On managing a high-powered executive career alongside the growing governance responsibilities that come with fund board roles
“In many ways, I see it as a kind of conflict that one needs to manage. The Senior Managers & Certification Regime (SM&CR) has now brought about obligations that I must absolutely fulfil ‘in my day job’. Then there is my role on the AFM board – requiring me to make a commitment to both, which I take very seriously, while keeping at the forefront of my mind that I’ve only got a finite amount of time.
“To manage this well, you must consider the support you have in place. My advice to anyone who is thinking of combining a senior job with a board role is to think long and hard about ensuring one has the right structures around you. In my case, I have a very strong team.
“I also work on ensuring communication is prioritised, and this is why it’s been so much harder during the pandemic when we haven’t been able to work closely together physically which gives the best opportunity to collaborate and problem solve effectively. In order to keep your teams and those that report into them on the right track communication is paramount.
“But the general thread of all of this is that you need a strong team. And if you feel that your team is not where it needs to be, then my suggestion would be that you work on that first.”
The importance of diversity and inclusion in asset management
“In many ways, [diversity and inclusion] has really taken on far greater prominence – and this is as it should be. We’ve had the focus on getting women onto boards and into senior positions within organisations.
“When I look at the whole issue of diversity and inclusion, I think the benefits are very well understood and clear.
“It’s more about the diversity of thinking, the cognitive diversity, and less about whether the person is a woman or from an ethnic minority.
“Over the years, the one thing that has always made my job interesting, but also challenging, is having people with very different views and circumstances. It’s always led to much more richness in terms of thinking and approach.
“Being exposed to people from very different environments and backgrounds [is valuable]. It’s more the diversity of viewpoint rather than the label you are given. Encouraging that diversity of thinking is the next frontier. This is something that we do: we really have recognised that and we are putting that at the forefront of our work.”

= = = = =

**Problems to solve**
(a) In the interview excerpt, what does the speaker call the next frontier?
(b) Extend the interview excerpt on board roles and diversity in asset management beyond its final sentence.
The listing comes from a different source than the interview excerpt.

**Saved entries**
= = = = =

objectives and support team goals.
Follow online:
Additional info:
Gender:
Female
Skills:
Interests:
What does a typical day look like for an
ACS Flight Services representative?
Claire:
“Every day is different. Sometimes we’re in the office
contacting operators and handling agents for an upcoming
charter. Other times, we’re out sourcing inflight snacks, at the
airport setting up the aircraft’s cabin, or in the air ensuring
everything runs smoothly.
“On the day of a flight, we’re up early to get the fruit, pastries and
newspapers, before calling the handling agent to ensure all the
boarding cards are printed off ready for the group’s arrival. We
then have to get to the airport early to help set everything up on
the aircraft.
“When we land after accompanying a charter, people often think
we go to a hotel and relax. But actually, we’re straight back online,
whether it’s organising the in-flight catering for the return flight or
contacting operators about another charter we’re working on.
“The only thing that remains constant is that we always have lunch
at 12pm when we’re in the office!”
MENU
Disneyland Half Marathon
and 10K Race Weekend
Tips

= = = = =

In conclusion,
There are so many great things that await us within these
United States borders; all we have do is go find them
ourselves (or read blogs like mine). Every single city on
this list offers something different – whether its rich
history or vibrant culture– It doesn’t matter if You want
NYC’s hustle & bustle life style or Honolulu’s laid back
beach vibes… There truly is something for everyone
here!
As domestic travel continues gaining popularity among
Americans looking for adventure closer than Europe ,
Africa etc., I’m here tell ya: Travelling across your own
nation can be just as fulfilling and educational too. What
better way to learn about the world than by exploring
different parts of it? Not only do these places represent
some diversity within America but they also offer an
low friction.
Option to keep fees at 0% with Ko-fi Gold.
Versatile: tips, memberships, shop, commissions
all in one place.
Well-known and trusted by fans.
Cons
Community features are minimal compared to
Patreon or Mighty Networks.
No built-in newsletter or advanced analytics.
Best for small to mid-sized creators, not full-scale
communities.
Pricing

= = = = =

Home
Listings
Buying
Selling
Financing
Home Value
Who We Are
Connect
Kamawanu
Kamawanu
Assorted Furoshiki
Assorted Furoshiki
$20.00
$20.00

= = = = =

**Task responses**
(a) Encouraging diversity of thinking.

(b)
On Jupiter’s – and the industry’s – approach to environmental, social, and governance (ESG) themed investing
“On this point, one of the most debated aspects of ESG within Jupiter is ‘how can we be authentic?’.
“Authenticity requires holding your investee companies to account and we have a strong governance framework to do that but also it means holding yourself to account. We are very much aware that we need to apply the same degree of rigour and scrutiny to what we do internally as we expect to see externally.
“We’ve focused a lot on how we demonstrate that we’ve really embedded ESG into our investment processes, but also more broadly.
“Ensuring that you have that authenticity within the organisation is important. This stuff doesn’t take care of itself, it needs work and support from across the business.
“Thinking of [initiatives such as] the Jupiter Pride Network and the work we have done to establish this group, we are trying to build allies within the organisation. That takes real effort, because inevitably in an organisation like Jupiter, people are doing this in addition to their day job. It means I’ve added a third string to [my role] – being mindful of how we work with our stakeholders.”
We are almost at the top of the hour in our discussion, and Jupiter’s COO clearly has a lot on her plate. Of the things we have learnt about Paula Moore is that her holistic approach to asset management governance is reflective of the needs of the industry and of the amount of work required across the board to raise and maintain governance standards.